Provided passage —
----------
Create a Hugging Face inference endpoint
Added in 8.12.0
Create an inference endpoint to perform an inference task with the hugging_face
service.
You must first create an inference endpoint on the Hugging Face endpoint page to get an endpoint URL.
Select the model you want to use on the new endpoint creation page (for example intfloat/e5-small-v2
), then select the sentence embeddings task under the advanced configuration section.
Create the endpoint and copy the URL after the endpoint initialization has been finished.
The following models are recommended for the Hugging Face service:
all-MiniLM-L6-v2
all-MiniLM-L12-v2
all-mpnet-base-v2
e5-base-v2
e5-small-v2
multilingual-e5-base
multilingual-e5-small
When you create an inference endpoint, the associated machine learning model is automatically deployed if it is not already running.
After creating the endpoint, wait for the model deployment to complete before using it.
To verify the deployment status, use the get trained model statistics API.
Look for "state": "fully_allocated"
in the response and ensure that the "allocation_count"
matches the "target_allocation_count"
.
Avoid creating multiple endpoints for the same model unless required, as each endpoint consumes significant resources.
Path parameters
-
task_type
string Required The type of the inference task that the model will perform.
----------
Task material —

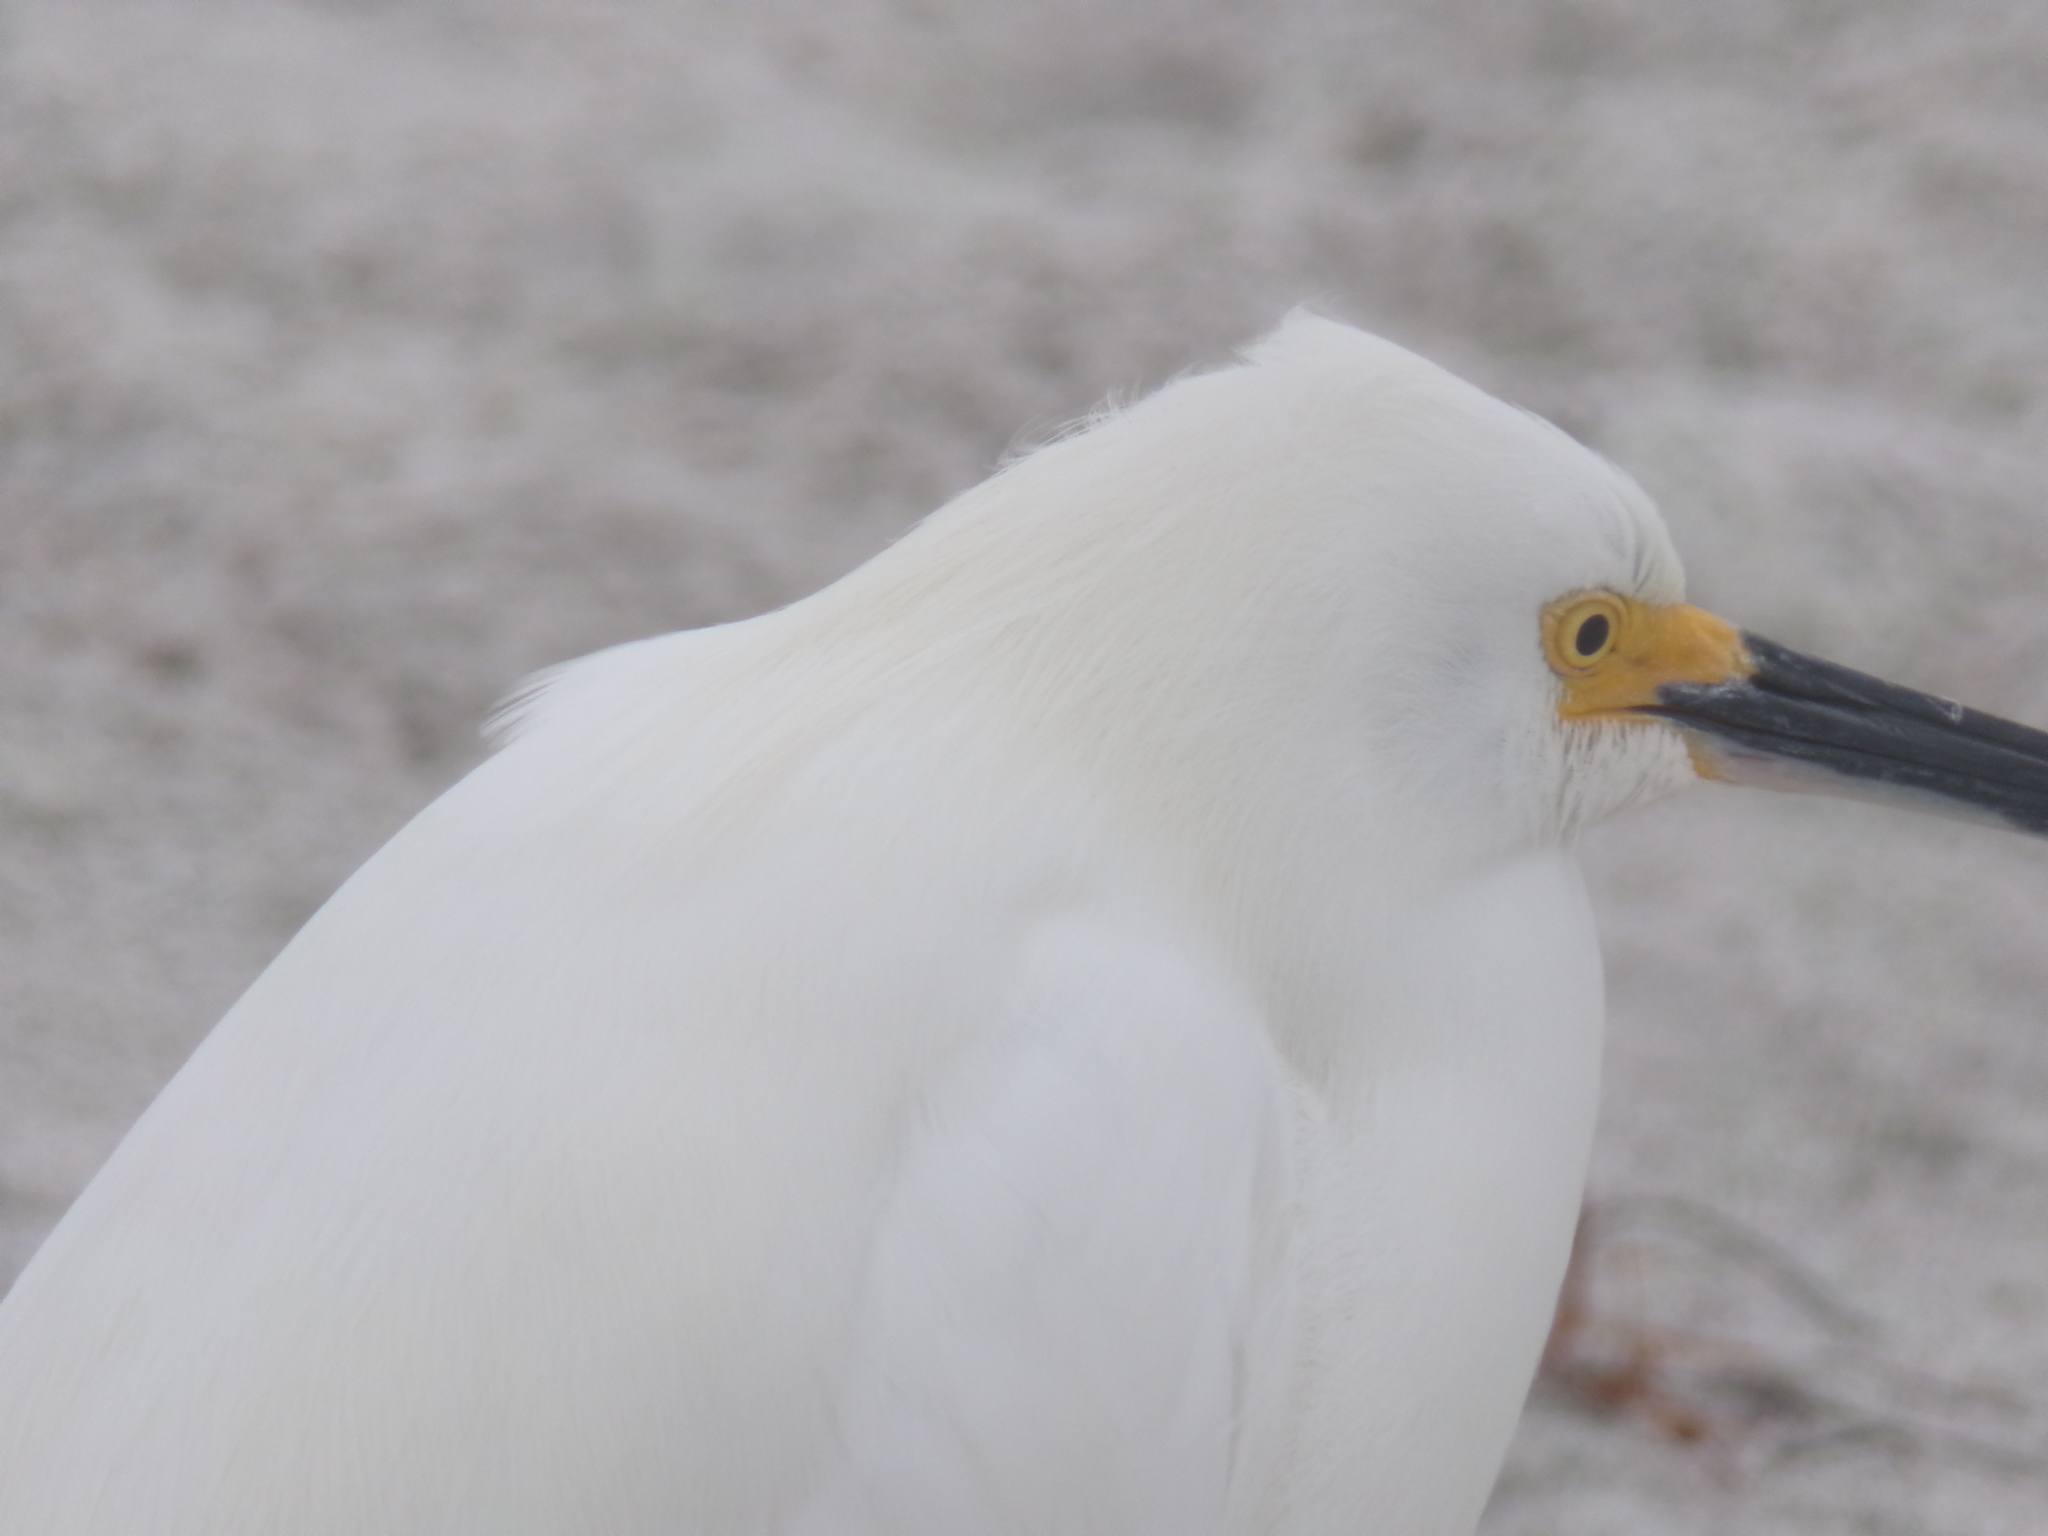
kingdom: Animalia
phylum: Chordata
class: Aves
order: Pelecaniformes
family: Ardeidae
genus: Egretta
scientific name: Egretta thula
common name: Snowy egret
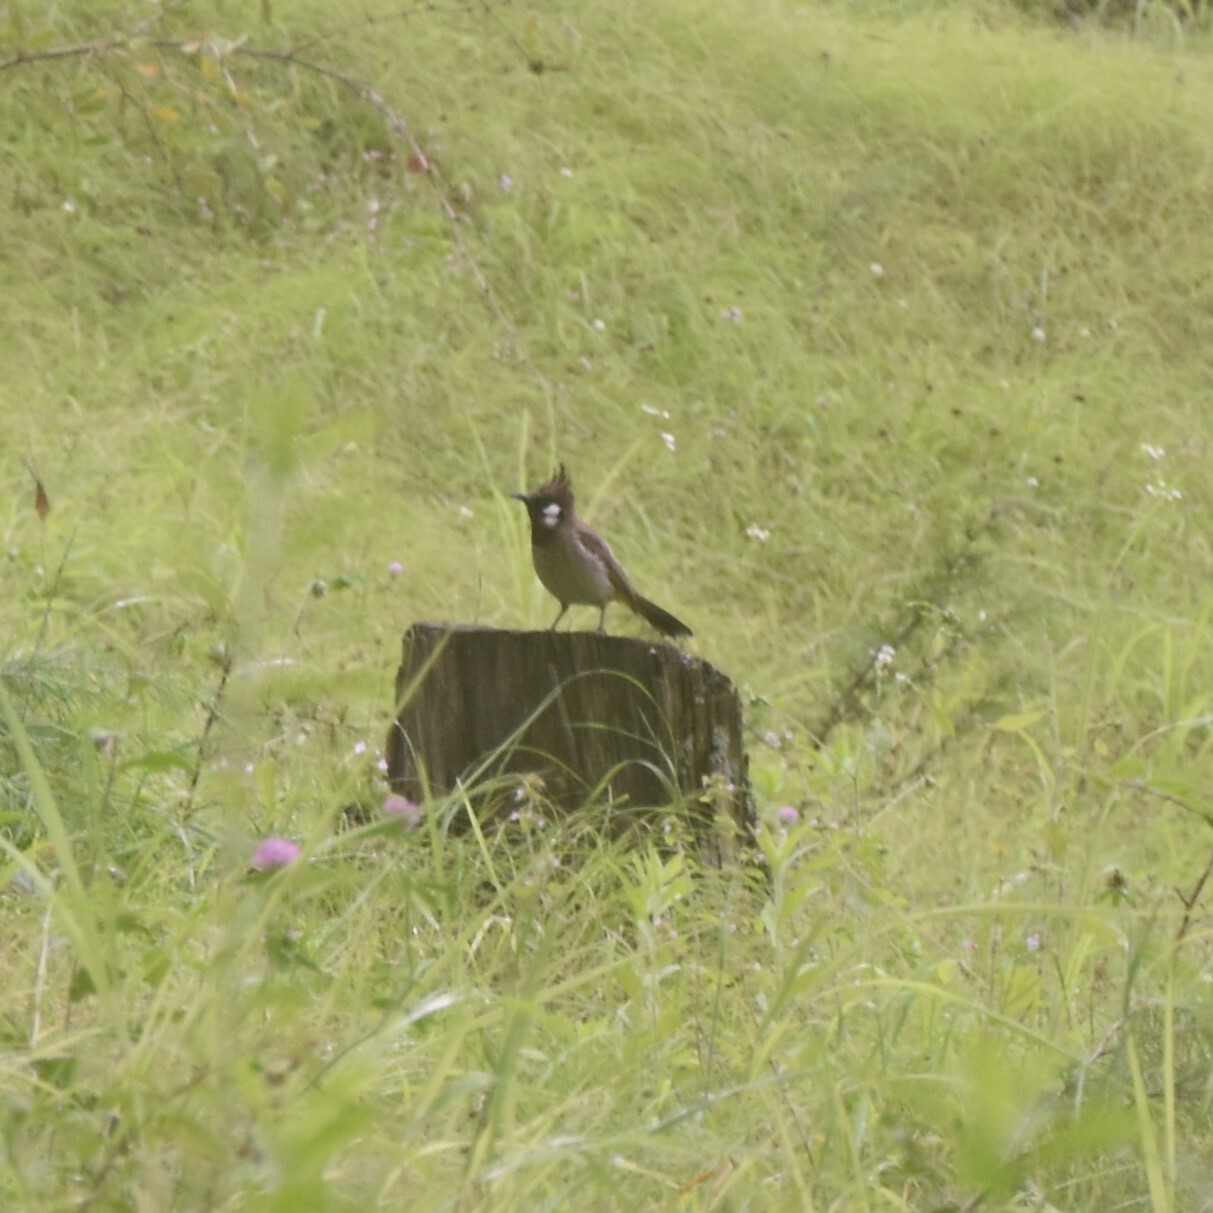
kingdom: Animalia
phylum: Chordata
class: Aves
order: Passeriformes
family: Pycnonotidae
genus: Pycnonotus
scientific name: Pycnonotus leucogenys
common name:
----------
Task requirements —
a) Output every line of the taxonomy entries word for word, leaving out the pictures.
b) Write the next part of the Hugging Face endpoint guide, starting right after its last sentence.
The entries have no connection to the Hugging Face endpoint guide.

Expected answers —
a)
kingdom: Animalia
phylum: Chordata
class: Aves
order: Pelecaniformes
family: Ardeidae
genus: Egretta
scientific name: Egretta thula
common name: Snowy egret
kingdom: Animalia
phylum: Chordata
class: Aves
order: Passeriformes
family: Pycnonotidae
genus: Pycnonotus
scientific name: Pycnonotus leucogenys
common name:

b)
Value is
text_embedding
. -
huggingface_inference_id
string Required The unique identifier of the inference endpoint.
Body
-
chunking_settings
object -
service
string Required Value is
hugging_face
. -
service_settings
object Required
curl \
--request PUT 'http://api.example.com/_inference/{task_type}/{huggingface_inference_id}' \
--header "Authorization: $API_KEY" \
--header "Content-Type: application/json" \
--data '"{\n \"service\": \"hugging_face\",\n \"service_settings\": {\n \"api_key\": \"hugging-face-access-token\", \n \"url\": \"url-endpoint\" \n }\n}"'
{
"service": "hugging_face",
"service_settings": {
"api_key": "hugging-face-access-token",
"url": "url-endpoint"
}
}
{
"chunking_settings": {
"max_chunk_size": 42.0,
"overlap": 42.0,
"sentence_overlap": 42.0,
"strategy": "string"
},
"service": "string",
"service_settings": {},
"task_settings": {},
"inference_id": "string",
"task_type": "sparse_embedding"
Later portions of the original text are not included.